劉昌平回來的時候,天色已經很晚了。

劉府上下,一片縞素。

劉璋輝的棺槨停在靈堂正中央,周圍嗚嗚咽咽的哭聲令他心煩。

“老爺。”孫如蘭在大兒媳的攙扶下顫顫巍巍的過來,話還未盡,淚卻湧出來,“可有找到殺害我兒的凶手?”

連日來的折磨已經讓這位劉府的主母喪失了銳氣,人到中年的喪子之痛,讓她怎能不恨。

“還沒有。”劉昌平疲憊的摸了摸眉心的位置,不自覺的皺起眉毛,“不過,欽差大人那邊已經確定了嫌疑犯,大概是名女子。”

“且和李知府家的公子有過接觸。”

“既是這樣麽?”孫如蘭滿是錯愕,旋即想到素日來劉璋輝同那李響關係深厚,這口氣瞬間便憋不住,咬牙恨恨道。
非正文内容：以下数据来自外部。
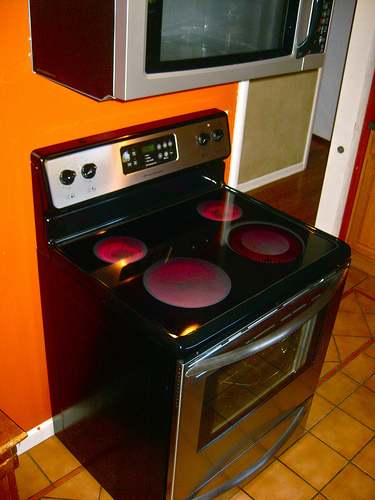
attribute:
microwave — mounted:
[19, 1, 344, 106]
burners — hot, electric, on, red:
[72, 190, 323, 319]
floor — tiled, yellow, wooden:
[0, 251, 373, 499]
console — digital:
[106, 131, 200, 173]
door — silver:
[166, 274, 351, 499]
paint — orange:
[32, 424, 44, 437]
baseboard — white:
[11, 410, 56, 454]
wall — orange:
[2, 3, 51, 450]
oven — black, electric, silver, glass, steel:
[15, 102, 366, 499]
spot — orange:
[32, 424, 44, 431]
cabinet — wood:
[345, 125, 371, 274]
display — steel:
[30, 115, 255, 192]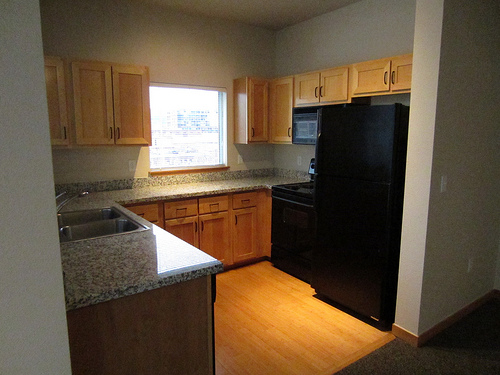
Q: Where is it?
A: This is at the kitchen.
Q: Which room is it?
A: It is a kitchen.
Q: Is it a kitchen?
A: Yes, it is a kitchen.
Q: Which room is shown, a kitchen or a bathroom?
A: It is a kitchen.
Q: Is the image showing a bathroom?
A: No, the picture is showing a kitchen.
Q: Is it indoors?
A: Yes, it is indoors.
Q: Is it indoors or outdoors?
A: It is indoors.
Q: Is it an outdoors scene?
A: No, it is indoors.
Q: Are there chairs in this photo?
A: No, there are no chairs.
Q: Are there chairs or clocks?
A: No, there are no chairs or clocks.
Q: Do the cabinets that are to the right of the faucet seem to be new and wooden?
A: Yes, the cabinets are new and wooden.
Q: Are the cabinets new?
A: Yes, the cabinets are new.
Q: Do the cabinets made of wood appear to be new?
A: Yes, the cabinets are new.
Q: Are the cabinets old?
A: No, the cabinets are new.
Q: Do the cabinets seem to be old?
A: No, the cabinets are new.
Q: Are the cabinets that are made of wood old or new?
A: The cabinets are new.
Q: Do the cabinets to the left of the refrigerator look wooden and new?
A: Yes, the cabinets are wooden and new.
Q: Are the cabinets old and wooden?
A: No, the cabinets are wooden but new.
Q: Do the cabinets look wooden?
A: Yes, the cabinets are wooden.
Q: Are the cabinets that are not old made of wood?
A: Yes, the cabinets are made of wood.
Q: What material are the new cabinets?
A: The cabinets are made of wood.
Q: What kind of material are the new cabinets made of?
A: The cabinets are made of wood.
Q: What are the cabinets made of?
A: The cabinets are made of wood.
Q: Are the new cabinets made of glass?
A: No, the cabinets are made of wood.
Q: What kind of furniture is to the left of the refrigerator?
A: The pieces of furniture are cabinets.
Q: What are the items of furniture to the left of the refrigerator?
A: The pieces of furniture are cabinets.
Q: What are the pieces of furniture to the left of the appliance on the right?
A: The pieces of furniture are cabinets.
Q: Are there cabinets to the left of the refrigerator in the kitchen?
A: Yes, there are cabinets to the left of the freezer.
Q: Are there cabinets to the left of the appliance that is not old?
A: Yes, there are cabinets to the left of the freezer.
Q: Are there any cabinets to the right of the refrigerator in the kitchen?
A: No, the cabinets are to the left of the freezer.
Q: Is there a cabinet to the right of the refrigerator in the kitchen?
A: No, the cabinets are to the left of the freezer.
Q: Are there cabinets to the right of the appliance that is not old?
A: No, the cabinets are to the left of the freezer.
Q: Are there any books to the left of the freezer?
A: No, there are cabinets to the left of the freezer.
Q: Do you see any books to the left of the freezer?
A: No, there are cabinets to the left of the freezer.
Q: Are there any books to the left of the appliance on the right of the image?
A: No, there are cabinets to the left of the freezer.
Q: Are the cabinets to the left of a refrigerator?
A: Yes, the cabinets are to the left of a refrigerator.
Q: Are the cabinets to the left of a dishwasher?
A: No, the cabinets are to the left of a refrigerator.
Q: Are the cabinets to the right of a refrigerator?
A: No, the cabinets are to the left of a refrigerator.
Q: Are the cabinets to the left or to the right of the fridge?
A: The cabinets are to the left of the fridge.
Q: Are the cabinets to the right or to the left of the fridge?
A: The cabinets are to the left of the fridge.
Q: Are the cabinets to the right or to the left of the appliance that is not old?
A: The cabinets are to the left of the fridge.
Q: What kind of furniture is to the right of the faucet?
A: The pieces of furniture are cabinets.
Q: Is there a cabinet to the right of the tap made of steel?
A: Yes, there are cabinets to the right of the tap.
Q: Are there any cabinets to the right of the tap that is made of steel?
A: Yes, there are cabinets to the right of the tap.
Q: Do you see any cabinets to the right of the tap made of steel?
A: Yes, there are cabinets to the right of the tap.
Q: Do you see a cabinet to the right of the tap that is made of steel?
A: Yes, there are cabinets to the right of the tap.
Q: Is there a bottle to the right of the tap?
A: No, there are cabinets to the right of the tap.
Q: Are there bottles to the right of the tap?
A: No, there are cabinets to the right of the tap.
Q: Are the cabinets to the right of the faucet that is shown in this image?
A: Yes, the cabinets are to the right of the faucet.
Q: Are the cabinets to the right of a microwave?
A: No, the cabinets are to the right of the faucet.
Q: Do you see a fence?
A: No, there are no fences.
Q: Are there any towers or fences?
A: No, there are no fences or towers.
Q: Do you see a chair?
A: No, there are no chairs.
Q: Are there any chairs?
A: No, there are no chairs.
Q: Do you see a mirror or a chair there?
A: No, there are no chairs or mirrors.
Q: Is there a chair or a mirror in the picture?
A: No, there are no chairs or mirrors.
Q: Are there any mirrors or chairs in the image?
A: No, there are no chairs or mirrors.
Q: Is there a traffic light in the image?
A: No, there are no traffic lights.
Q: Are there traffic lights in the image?
A: No, there are no traffic lights.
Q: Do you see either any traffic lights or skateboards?
A: No, there are no traffic lights or skateboards.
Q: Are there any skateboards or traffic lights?
A: No, there are no traffic lights or skateboards.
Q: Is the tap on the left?
A: Yes, the tap is on the left of the image.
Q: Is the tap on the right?
A: No, the tap is on the left of the image.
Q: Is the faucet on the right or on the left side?
A: The faucet is on the left of the image.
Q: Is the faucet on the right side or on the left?
A: The faucet is on the left of the image.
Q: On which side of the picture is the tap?
A: The tap is on the left of the image.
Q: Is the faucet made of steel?
A: Yes, the faucet is made of steel.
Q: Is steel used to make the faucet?
A: Yes, the faucet is made of steel.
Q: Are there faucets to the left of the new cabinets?
A: Yes, there is a faucet to the left of the cabinets.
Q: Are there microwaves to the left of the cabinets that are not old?
A: No, there is a faucet to the left of the cabinets.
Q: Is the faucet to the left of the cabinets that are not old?
A: Yes, the faucet is to the left of the cabinets.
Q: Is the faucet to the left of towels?
A: No, the faucet is to the left of the cabinets.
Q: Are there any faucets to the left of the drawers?
A: Yes, there is a faucet to the left of the drawers.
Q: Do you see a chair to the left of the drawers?
A: No, there is a faucet to the left of the drawers.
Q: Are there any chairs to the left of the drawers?
A: No, there is a faucet to the left of the drawers.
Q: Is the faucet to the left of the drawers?
A: Yes, the faucet is to the left of the drawers.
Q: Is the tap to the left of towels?
A: No, the tap is to the left of the drawers.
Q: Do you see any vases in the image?
A: No, there are no vases.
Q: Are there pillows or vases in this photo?
A: No, there are no vases or pillows.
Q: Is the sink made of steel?
A: Yes, the sink is made of steel.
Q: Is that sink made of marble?
A: No, the sink is made of steel.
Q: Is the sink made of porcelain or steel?
A: The sink is made of steel.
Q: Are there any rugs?
A: No, there are no rugs.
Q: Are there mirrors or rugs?
A: No, there are no rugs or mirrors.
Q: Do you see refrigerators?
A: Yes, there is a refrigerator.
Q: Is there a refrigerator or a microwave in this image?
A: Yes, there is a refrigerator.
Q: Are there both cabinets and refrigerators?
A: Yes, there are both a refrigerator and cabinets.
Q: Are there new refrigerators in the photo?
A: Yes, there is a new refrigerator.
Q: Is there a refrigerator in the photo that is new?
A: Yes, there is a refrigerator that is new.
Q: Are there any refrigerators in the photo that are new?
A: Yes, there is a refrigerator that is new.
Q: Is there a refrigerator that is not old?
A: Yes, there is an new refrigerator.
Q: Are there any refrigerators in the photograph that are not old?
A: Yes, there is an new refrigerator.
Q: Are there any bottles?
A: No, there are no bottles.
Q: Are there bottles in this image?
A: No, there are no bottles.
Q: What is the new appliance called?
A: The appliance is a refrigerator.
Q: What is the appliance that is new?
A: The appliance is a refrigerator.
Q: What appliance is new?
A: The appliance is a refrigerator.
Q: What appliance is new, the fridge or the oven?
A: The fridge is new.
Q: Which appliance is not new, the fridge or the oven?
A: The oven is not new.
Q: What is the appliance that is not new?
A: The appliance is an oven.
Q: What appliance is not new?
A: The appliance is an oven.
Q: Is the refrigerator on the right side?
A: Yes, the refrigerator is on the right of the image.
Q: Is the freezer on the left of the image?
A: No, the freezer is on the right of the image.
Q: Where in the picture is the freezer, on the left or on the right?
A: The freezer is on the right of the image.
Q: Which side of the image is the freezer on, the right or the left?
A: The freezer is on the right of the image.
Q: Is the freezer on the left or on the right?
A: The freezer is on the right of the image.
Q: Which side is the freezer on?
A: The freezer is on the right of the image.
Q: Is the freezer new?
A: Yes, the freezer is new.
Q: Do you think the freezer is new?
A: Yes, the freezer is new.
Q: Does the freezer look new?
A: Yes, the freezer is new.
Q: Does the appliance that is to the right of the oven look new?
A: Yes, the freezer is new.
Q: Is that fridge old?
A: No, the fridge is new.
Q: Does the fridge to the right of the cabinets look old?
A: No, the freezer is new.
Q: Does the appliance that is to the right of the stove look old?
A: No, the freezer is new.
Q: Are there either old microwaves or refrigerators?
A: No, there is a refrigerator but it is new.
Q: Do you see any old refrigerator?
A: No, there is a refrigerator but it is new.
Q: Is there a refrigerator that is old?
A: No, there is a refrigerator but it is new.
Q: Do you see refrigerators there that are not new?
A: No, there is a refrigerator but it is new.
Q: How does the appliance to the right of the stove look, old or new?
A: The fridge is new.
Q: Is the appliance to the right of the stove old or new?
A: The fridge is new.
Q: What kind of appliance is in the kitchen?
A: The appliance is a refrigerator.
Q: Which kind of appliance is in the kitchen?
A: The appliance is a refrigerator.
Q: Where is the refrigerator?
A: The refrigerator is in the kitchen.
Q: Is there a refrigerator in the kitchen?
A: Yes, there is a refrigerator in the kitchen.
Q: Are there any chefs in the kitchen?
A: No, there is a refrigerator in the kitchen.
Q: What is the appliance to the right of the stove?
A: The appliance is a refrigerator.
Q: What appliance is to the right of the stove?
A: The appliance is a refrigerator.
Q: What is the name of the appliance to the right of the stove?
A: The appliance is a refrigerator.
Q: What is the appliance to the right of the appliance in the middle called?
A: The appliance is a refrigerator.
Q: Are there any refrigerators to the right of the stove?
A: Yes, there is a refrigerator to the right of the stove.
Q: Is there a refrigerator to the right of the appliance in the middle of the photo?
A: Yes, there is a refrigerator to the right of the stove.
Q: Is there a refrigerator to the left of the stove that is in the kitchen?
A: No, the refrigerator is to the right of the stove.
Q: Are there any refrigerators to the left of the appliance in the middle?
A: No, the refrigerator is to the right of the stove.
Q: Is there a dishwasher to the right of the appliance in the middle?
A: No, there is a refrigerator to the right of the stove.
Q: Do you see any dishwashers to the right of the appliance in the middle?
A: No, there is a refrigerator to the right of the stove.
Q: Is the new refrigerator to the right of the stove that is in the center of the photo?
A: Yes, the refrigerator is to the right of the stove.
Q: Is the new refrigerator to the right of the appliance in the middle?
A: Yes, the refrigerator is to the right of the stove.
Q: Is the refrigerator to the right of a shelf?
A: No, the refrigerator is to the right of the stove.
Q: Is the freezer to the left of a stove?
A: No, the freezer is to the right of a stove.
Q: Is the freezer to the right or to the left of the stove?
A: The freezer is to the right of the stove.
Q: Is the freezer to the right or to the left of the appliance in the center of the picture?
A: The freezer is to the right of the stove.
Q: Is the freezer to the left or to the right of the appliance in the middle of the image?
A: The freezer is to the right of the stove.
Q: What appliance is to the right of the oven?
A: The appliance is a refrigerator.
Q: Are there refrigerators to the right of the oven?
A: Yes, there is a refrigerator to the right of the oven.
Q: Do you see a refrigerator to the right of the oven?
A: Yes, there is a refrigerator to the right of the oven.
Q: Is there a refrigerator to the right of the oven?
A: Yes, there is a refrigerator to the right of the oven.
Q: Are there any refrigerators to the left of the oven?
A: No, the refrigerator is to the right of the oven.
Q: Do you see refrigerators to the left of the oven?
A: No, the refrigerator is to the right of the oven.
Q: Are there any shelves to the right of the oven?
A: No, there is a refrigerator to the right of the oven.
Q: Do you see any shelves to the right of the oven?
A: No, there is a refrigerator to the right of the oven.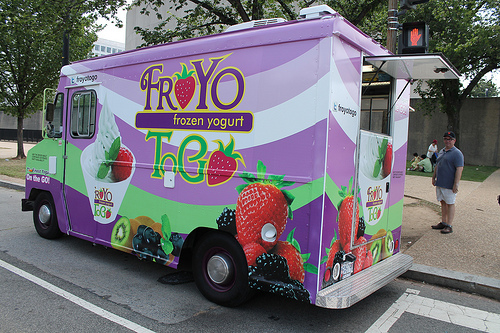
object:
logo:
[136, 51, 253, 186]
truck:
[20, 4, 461, 310]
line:
[0, 259, 152, 333]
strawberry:
[207, 150, 239, 187]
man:
[430, 131, 463, 232]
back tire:
[189, 232, 253, 306]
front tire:
[33, 194, 63, 239]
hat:
[443, 131, 456, 138]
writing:
[173, 113, 242, 129]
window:
[71, 91, 99, 137]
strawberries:
[235, 182, 304, 285]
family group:
[409, 139, 437, 173]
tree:
[316, 1, 498, 149]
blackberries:
[248, 253, 311, 305]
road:
[0, 185, 500, 332]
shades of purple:
[294, 204, 335, 250]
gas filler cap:
[260, 222, 277, 242]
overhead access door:
[365, 54, 458, 80]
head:
[444, 133, 457, 146]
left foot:
[440, 226, 452, 233]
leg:
[446, 200, 454, 226]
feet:
[432, 221, 456, 234]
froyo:
[81, 91, 135, 224]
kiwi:
[110, 217, 132, 253]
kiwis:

“我便知道,那李響速來就是個狂蜂浪蝶,我兒日日與他廝混在一起,遲早得生出禍端,如今,他兒子好端端活著,軟玉溫香在懷,我兒子卻已經死了,這讓我,怎麽咽的下這口氣?”

“住口!滿嘴胡言亂語!”劉昌平瞪起眼睛教訓道,想到書房中的那些信件,心中雖有惱恨,卻隻得打掉牙往肚裏咽,發狠道,“且不說仵作在那銀針之上發現了女子的口脂,真要賴,也是璋輝自作自受!”

“我看你這婦人是糊塗了,知府的孩子也敢妄議!”

眼看劉昌平發火,孫如蘭也不敢再多說什麽,泣涕漣漣。

“我今日要去那胭脂鋪子守著,欽差大人命令下來了,說今日凶手可能要去那裏。”許是覺得自己語氣有些冷硬,頓了頓劉昌平放軟了語氣,目光看了那棺槨一眼,“春蘭啊,你先扶夫人回房歇息,讓那幾個妾室留心盯著點。”

頓了頓,又想起什麽似的,咬牙道:“大人說了,璋輝的屍身先不下葬,留著作為證據。”

說完這些,揮了揮手,示意春蘭將人帶走。

少夫人春蘭說了聲“是”,順從的扶著孫如蘭往回走,隻在路過劉璋輝的棺槨時,眸光有些奇異。

眼看著兩人離開,劉昌平歎了口氣,認命往回走。

欽差大人說今夜凶手會去胭脂鋪,這麽興師動眾,不是打草驚蛇麽?

可是想到嚴承懷的身份,劉昌平咬了咬牙又忍了。

罷了,這是比知府還得罪不起的大人物,他要幹什麽,就隨他吧!

……

是夜,夜涼如水。

原本皎潔的月被烏雲遮蓋,投下一片陰影。

劉璋輝的靈堂前,負責守靈的老張頭昏昏欲睡,一陣涼風吹來,麵前的白蠟“呼”地滅了兩簇。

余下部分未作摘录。